22 June, 2007

Buying a House, Belize Style

So you want to build a semi-custom home for oh, say, $25,000US...

"Oh", you exclaim, "is this 1962"?

No, my dear. This is 2007, and we're buying a 20' x 30' Mennonite, wood-framed house to be built and erected on our property. We'll be living in it for the next few months as we design and build the "big house" as we've taken to calling it.

The Mennonite house will be ready for occupancy before 1 November, when Tony and Nelly, our landlords here at Casa Ranchito, come back from the Low Lands. We're putting it close to the road, so that the big house will occupy the land closer to the canal, and once we move into the big house, the Mennonite one will become a separate guest house.
Initial Drawing for the Mennonite House
The plans above are what I drew up to give to Franz Wiebe, the builder. He's located in Shipyard, Belize, but is spending a significant portion of his time up in the "Free Zone" at the border, building a hotel extension for the Las Vegas Casino.

We've met two times now with Franz to nail down what we want, what he will do, etc. to deliver us a house. The first meeting was scheduled for 6 PM. He showed up at about 9:30 PM. We forgot, Belize time... Duh.

For our second meeting, we agreed over the phone to meet at the same time. Well, we weren't sure if that meant 6 or 9:30. So, we had a delicious spaghetti dinner with sauce that Dianna had made and simmered for a day-and-a-half in our new crock pot at about 5 PM. We did that so we could be ready from 6 PM on. Franz arrived right on time - at 9:30, and we got to work.

To give you an idea about business here in Belize, we asked about a contract. Franz' answer, was "Well, sure if you want to write one up, we can have a contract". Which is what we did - just for our peace of mind. It is disconcerting, but also refreshing to deal with people in a land where a handshake seals a deal. A man's word is his bond - literally. That is taken very seriously here.

We made a production out of reading the agreement out loud, penciling in changes and re-printing the thing in two copies. Then, when we had all agreed on what it said, all of us signed it, with Elsie also signing as the witness.

When it gets down to it, what was important was the verbal agreement and handshake. The paper doesn't mean a thing.

The way the payment works is this: half down up front, then when it is framed up, another quarter is paid, and upon delivery and setup, the final quarter is paid. We wrote a check to Franz for half last night, and the ball is rolling.

So far, the whole process has consisted of two or three brief phone calls, and two evening meetings here at the house. And writing a check. That's it. If it wasn't for our Gringo need for detail and paper, we really didn't need a drawing or even the agreement. That's strictly for us. Oh, sure. Franz will use the drawing, but if we hadn't had one, that would not have impeded the deal.

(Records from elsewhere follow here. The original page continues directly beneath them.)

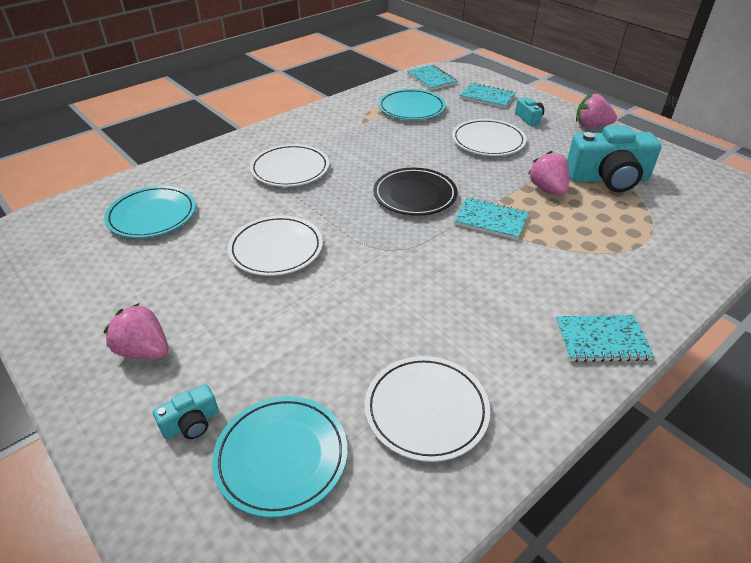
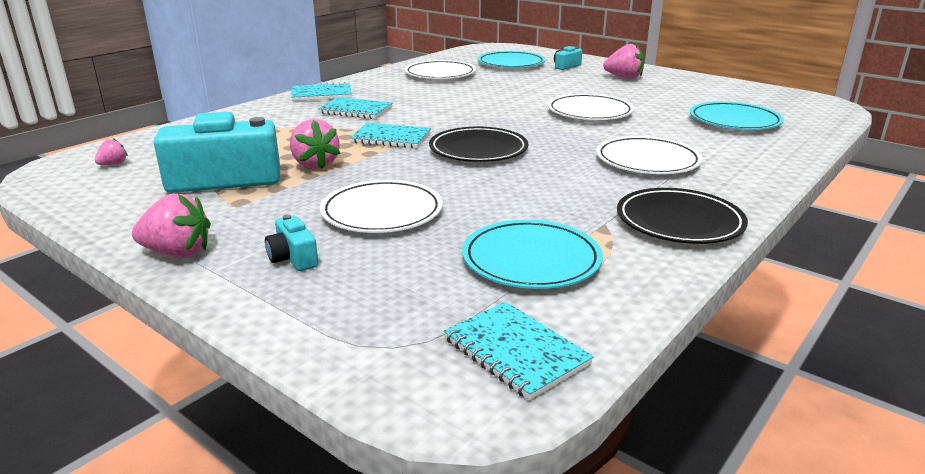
camera: 170 degrees right, 15 degrees down
(320, 121) = (679, 221): none -> black plate
(487, 97) = (369, 303): turquoise notebook -> turquoise notebook (356, 110)
(717, 206) = (113, 164): none -> pink strawberry

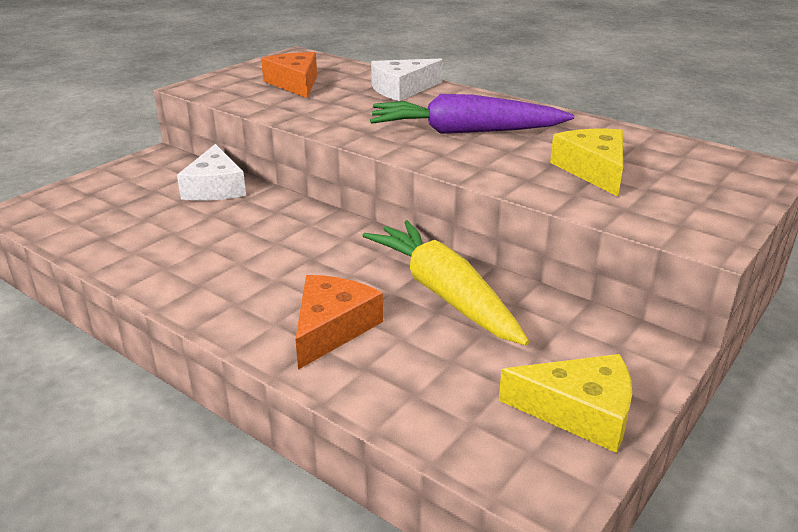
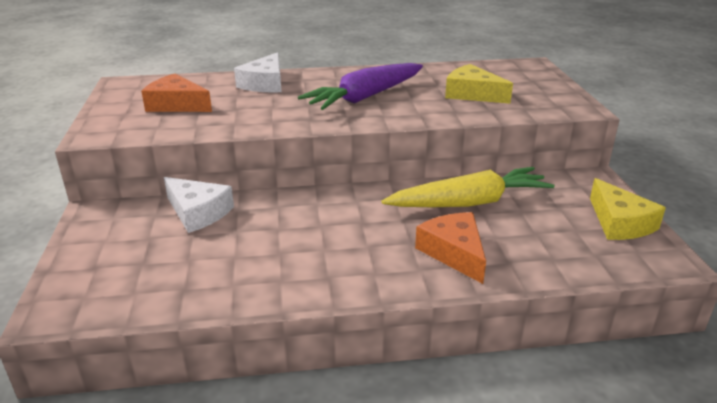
camera: 45 degrees left, 0 degrees up
(444, 294) = (469, 203): yellow carrot -> yellow carrot turned 150 degrees clockwise
(579, 412) = (619, 223): yellow cheese -> yellow cheese turned 105 degrees clockwise

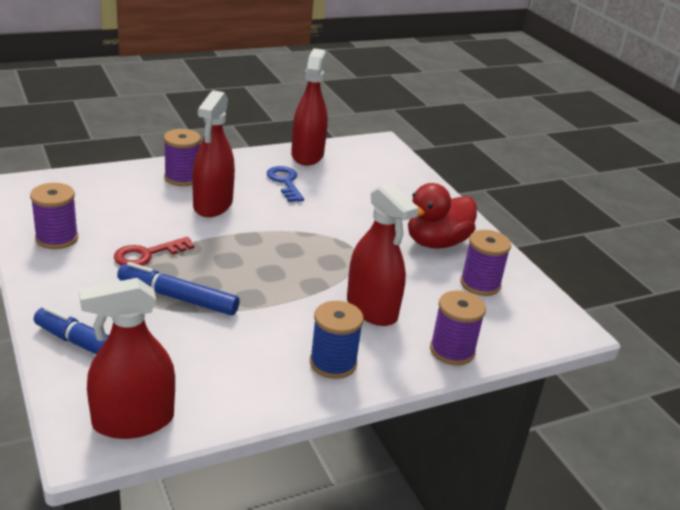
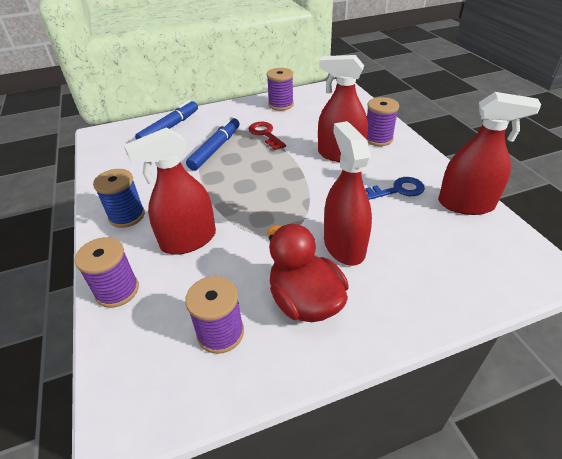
camera: 100 degrees right, 10 degrees up
(133, 421) = (107, 144): red spray bottle -> red spray bottle (344, 246)

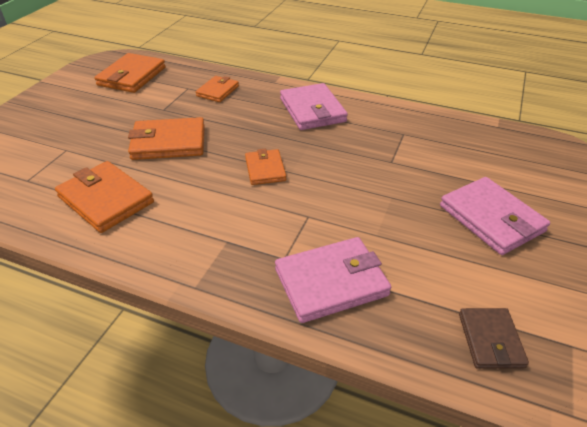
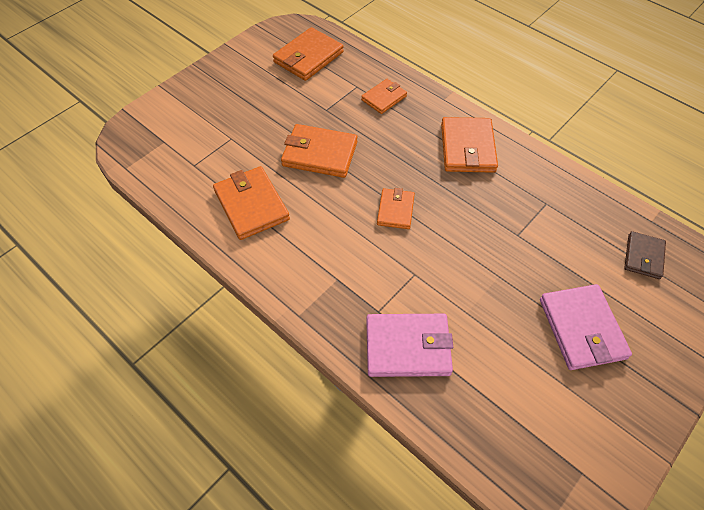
camera: 20 degrees right, 15 degrees up
(312, 110) = (467, 148): pink wallet -> orange wallet
(490, 340) = (515, 444): brown wallet -> brown wallet (643, 256)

You might be curious how we found Franz. There are three Mennonite house builders on the Internet in Belize - Plett's Home Builders (http://www.mauricefield.net/belize/plett.shtml); Linda Vista Lumber and Homes (http://www.waterskibelize.com/images/Linda%20Vist%20Lumber%20Yard%20Home%20Prices.jpg); and Midwest Lumber Mill (http://www.midwestlumbermill.com/). All three are located in Spanish Lookout, Belize. Franz' company is not one of those, and he's located in Shipyard, Belize.

We liked the looks of Mae and Craig's Mennonite house. They used Franz to build theirs, so we contacted him by phone and here we are.

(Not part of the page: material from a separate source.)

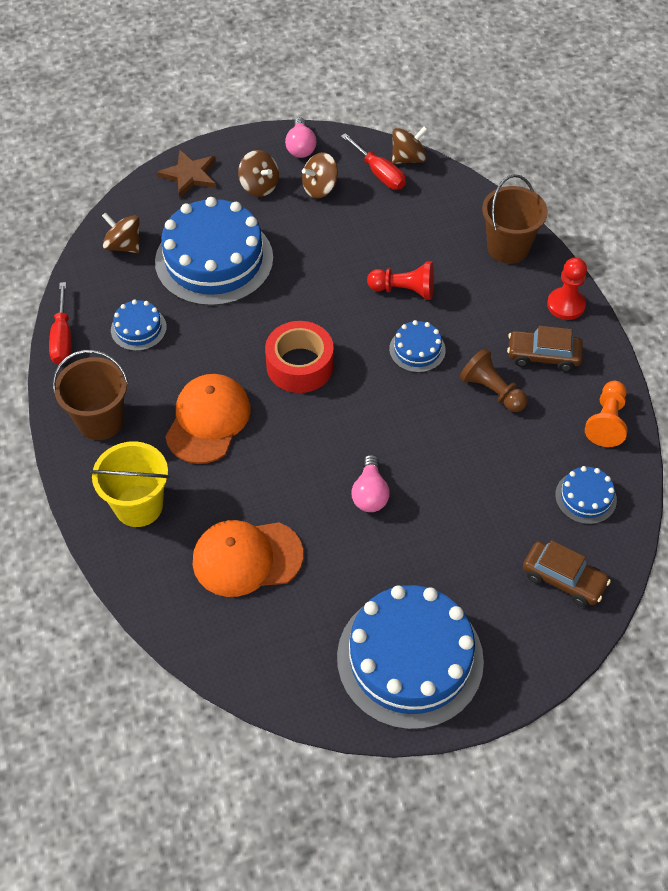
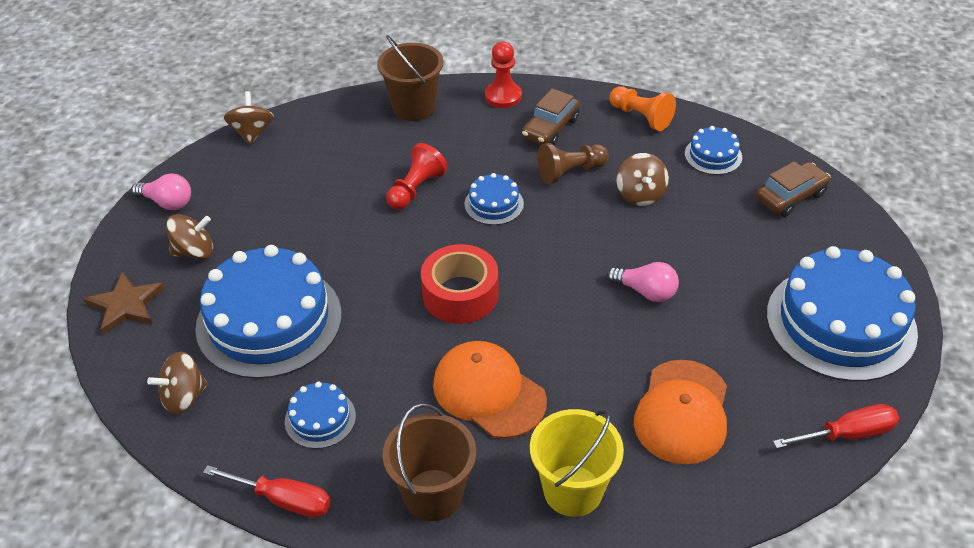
camera: 65 degrees left, 10 degrees down
(320, 188) = (237, 206): brown spinning top -> brown spinning top (640, 194)
(379, 173) = (254, 158): red screwdriver -> red screwdriver (847, 434)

I don't have a picture yet of Franz. He's a little shorter than I am, and very solidly built. Blond, curly hair, freckles, and Ben Franklin-style glasses, he looks Nordic. As soon as he starts to talk you know. With the Germanic and Kreol (local spelling) mingling of accents, there is no doubt. English as spoken by a Belizean. Franz is of Mennonite extraction - Germany to Canada to Mexico to Belize is the trail his family took over the past years.

Anyway, he's a busy, no-nonsense builder. He doesn't dress as a typical Mennonite - no denim coveralls, no blue shirt, no light straw cowboy hat. Blue jeans, work boots and short-sleeved work shirt. He drinks beer and whiskey (although he'll tipple rum if need be). He uses a cell phone and carries a sort of brief case affair with all his papers and tools of the trade.

So, there you have it. The deal was sealed at our kitchen table. No real estate agents, no attorneys, no bankers, no financiers, no nothing except us. A great way to work.

Oh, and by the way, we'll be talking to Franz about building the big house, the property fencing, the well, septic system, etc., etc. He can either do it or he has a cousin who can. One stop shopping.